# **Towards Generalizable Multi-Policy Optimization with Self-Evolution for Job Scheduling**

### **Abstract:**

---

Reinforcement Learning (RL) has shown promising results in solving Job Scheduling Problems (JSPs), automatically deriving powerful dispatching rules from data without relying on expert knowledge. However, most RL-based methods rely on single policy strategies, which significantly limit their ability to explore diverse scheduling behaviors. Moreover, designing tailored reward functions for each JSP variant remains a challenging and labor-intensive task. To address these issues, we introduce a generic learning framework that optimizes multiple policies sharing a common objective and a single neural network, yet each policy can learn specialized and complementary problem-solving strategies.  This optimization process is completely derived from autonomously generated self-teaching labels, eliminating the need for manually crafted reward functions. In addition, we develop a training scheme that adaptively controls the imitation degree to reflect the quality of self-labels and enhances sample efficiency.
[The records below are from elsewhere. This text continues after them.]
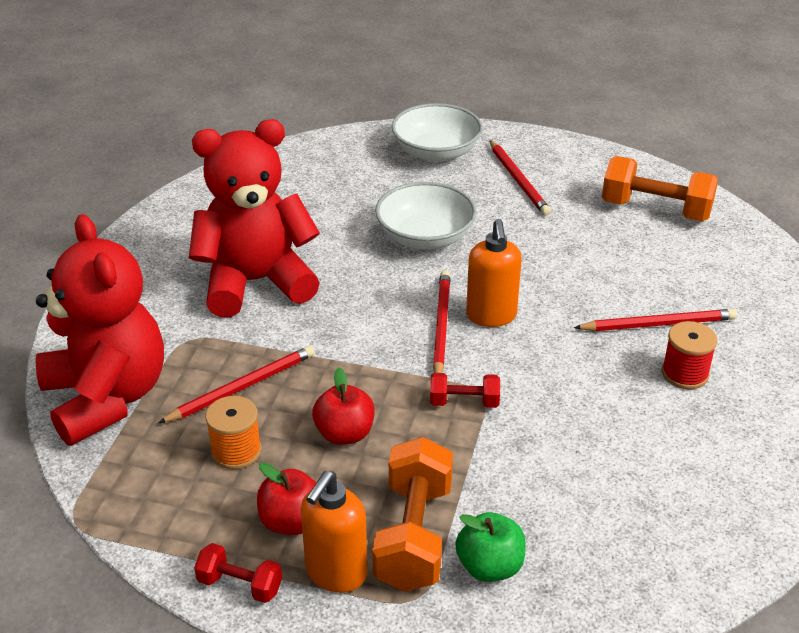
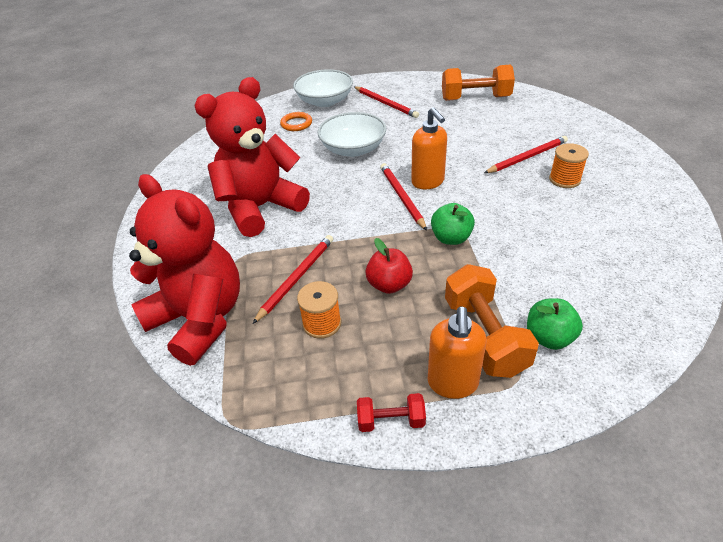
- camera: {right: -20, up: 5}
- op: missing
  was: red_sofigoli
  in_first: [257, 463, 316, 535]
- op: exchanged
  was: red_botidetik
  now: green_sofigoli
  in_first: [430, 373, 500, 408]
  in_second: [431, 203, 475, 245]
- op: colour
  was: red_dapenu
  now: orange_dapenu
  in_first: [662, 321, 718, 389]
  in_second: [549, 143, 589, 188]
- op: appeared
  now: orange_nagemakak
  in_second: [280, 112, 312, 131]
Experimental results show that our method successfully addresses the aforementioned challenges, significantly outperforming previous state-of-the-art methods across five JSP variants. Furthermore, our approach demonstrates remarkable effectiveness on other combinatorial optimization problems, highlighting its broad applicability and generality beyond JSPs.

### **Dependencies:**

---
- `Python=3.10.13`
- `torch==2.2.2`
- `torch_geometric==2.5.2`
- `numpy==1.24.3`
- `pytz==2024.1`

### **Benchmark Problems:**

---

* Single Machine Scheduling Problem (SMSP). Please refer to `SMSP/` file.
* Unrelated Parallel Machine Scheduling Problem (UPMSP). Please refer to `UPMSP/` file.
* Permutation Flow shop Scheduling Problem (PFSP). Please refer to `PFSP/` file.
* Flexible Flow shop Scheduling Problem (FFSP). Please refer to `FFSP/` file.
* Job Shop Scheduling Problem (JSSP). Please refer to `JSSP/` file.